Ensemble, les deux sœurs ont regardé de vieilles photos. Celles de leur passé commun, dans le Pyongyang colonial. Lee Keum-ja travaillait alors pour Mitsubishi, et parlait couramment japonais. Pour lui éviter le destin des milliers de Coréennes enlevées pour servir d'esclaves sexuelles dans les garnisons de l'armée impériale, ses parents l'ont mariée très tôt : «Les Japonais ne prenaient pas les femmes mariées». Lors de sa fuite au Sud, elle était déjà mère.

La rencontre de trois jours, à l'emploi du temps chronométré à la minute près, est passée très vite. «Au total, nous n'avons eu que 11 heures pour discuter avec ma tante.

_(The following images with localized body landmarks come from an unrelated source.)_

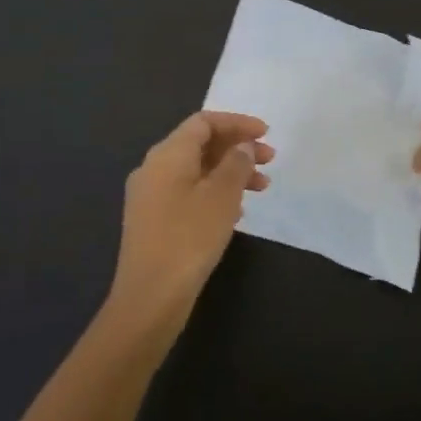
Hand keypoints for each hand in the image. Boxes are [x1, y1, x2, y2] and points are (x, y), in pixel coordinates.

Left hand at [108, 111, 272, 333]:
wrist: (149, 298)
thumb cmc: (189, 237)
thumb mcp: (222, 195)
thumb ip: (237, 163)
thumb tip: (242, 146)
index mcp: (168, 154)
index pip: (204, 122)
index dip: (237, 123)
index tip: (266, 133)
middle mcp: (154, 168)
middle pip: (200, 145)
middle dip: (237, 148)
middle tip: (270, 160)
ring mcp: (150, 196)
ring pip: (197, 170)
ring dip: (230, 173)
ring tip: (262, 188)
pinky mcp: (152, 221)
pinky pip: (188, 192)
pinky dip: (215, 192)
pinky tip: (237, 213)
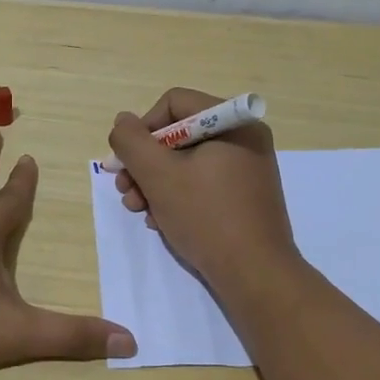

C'était trop court.», regrette le fils de Lee Keum-ja. Le départ a été déchirant. Tout contact entre les deux sœurs reste interdit.

La Croix-Rouge sud-coréenne aimerait pourtant organiser ces rencontres sur une base plus régulière et permettre les échanges de courrier. Mais elle se heurte aux refus répétés de Pyongyang. Au Sud, 83 000 candidats aux retrouvailles, en majorité très âgés, continuent d'attendre. Tous les ans, 4 000 décèdent, sans avoir eu le droit à un dernier adieu.